# [Supplied entries]

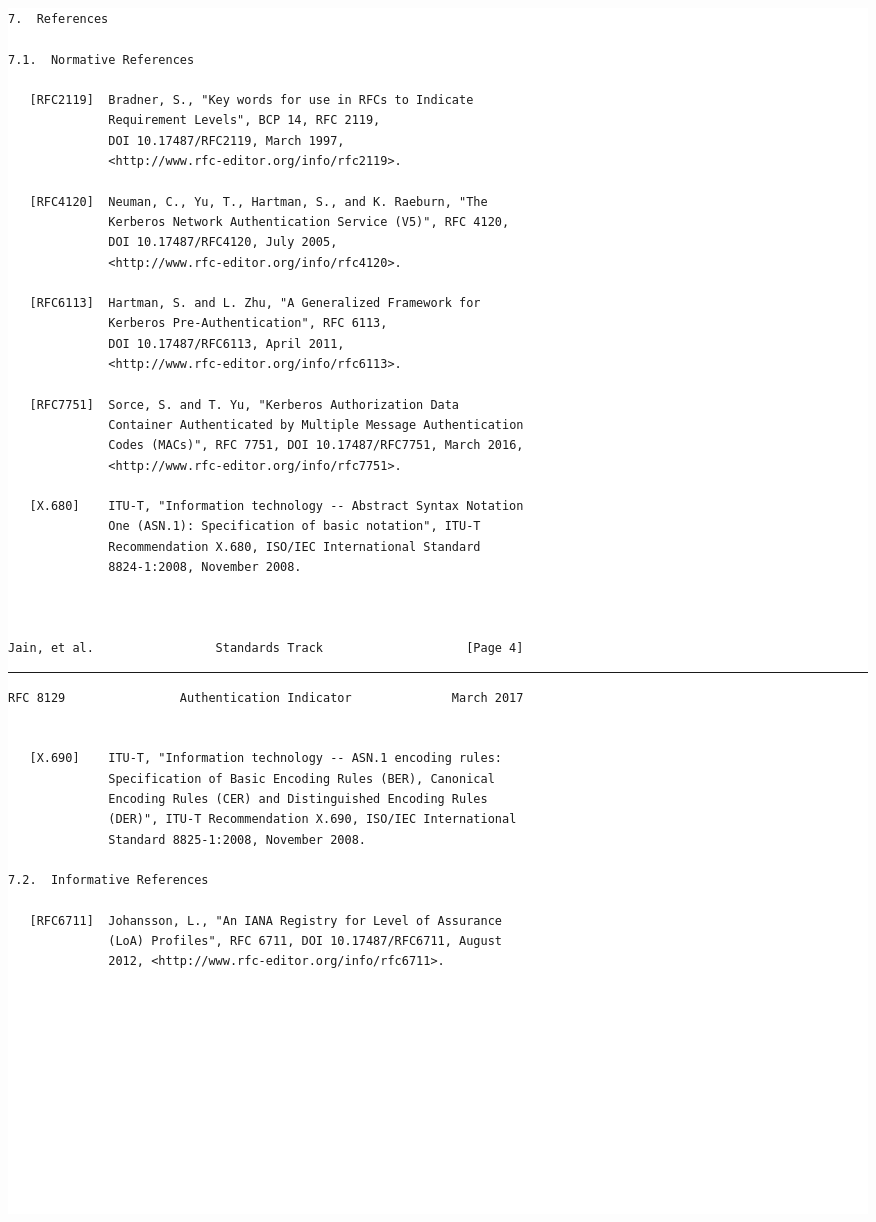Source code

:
 ``` newpage
7.  References

7.1.  Normative References

   [RFC2119]  Bradner, S., "Key words for use in RFCs to Indicate
              Requirement Levels", BCP 14, RFC 2119,
              DOI 10.17487/RFC2119, March 1997,
              <http://www.rfc-editor.org/info/rfc2119>.

   [RFC4120]  Neuman, C., Yu, T., Hartman, S., and K. Raeburn, "The
              Kerberos Network Authentication Service (V5)", RFC 4120,
              DOI 10.17487/RFC4120, July 2005,
              <http://www.rfc-editor.org/info/rfc4120>.

   [RFC6113]  Hartman, S. and L. Zhu, "A Generalized Framework for
              Kerberos Pre-Authentication", RFC 6113,
              DOI 10.17487/RFC6113, April 2011,
              <http://www.rfc-editor.org/info/rfc6113>.

   [RFC7751]  Sorce, S. and T. Yu, "Kerberos Authorization Data
              Container Authenticated by Multiple Message Authentication
              Codes (MACs)", RFC 7751, DOI 10.17487/RFC7751, March 2016,
              <http://www.rfc-editor.org/info/rfc7751>.

   [X.680]    ITU-T, "Information technology -- Abstract Syntax Notation
              One (ASN.1): Specification of basic notation", ITU-T
              Recommendation X.680, ISO/IEC International Standard
              8824-1:2008, November 2008.



Jain, et al.                 Standards Track                    [Page 4]
```

------------------------------------------------------------------------

``` newpage
RFC 8129                Authentication Indicator              March 2017


   [X.690]    ITU-T, "Information technology -- ASN.1 encoding rules:
              Specification of Basic Encoding Rules (BER), Canonical
              Encoding Rules (CER) and Distinguished Encoding Rules
              (DER)", ITU-T Recommendation X.690, ISO/IEC International
              Standard 8825-1:2008, November 2008.

7.2.  Informative References

   [RFC6711]  Johansson, L., "An IANA Registry for Level of Assurance
              (LoA) Profiles", RFC 6711, DOI 10.17487/RFC6711, August
              2012, <http://www.rfc-editor.org/info/rfc6711>.













```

# [Goal of the exercise]
Where in the listing does the string "technology" appear? Copy every line that has it.

# [Exercise solution]
   [X.680]    ITU-T, "Information technology -- Abstract Syntax Notation
   [X.690]    ITU-T, "Information technology -- ASN.1 encoding rules:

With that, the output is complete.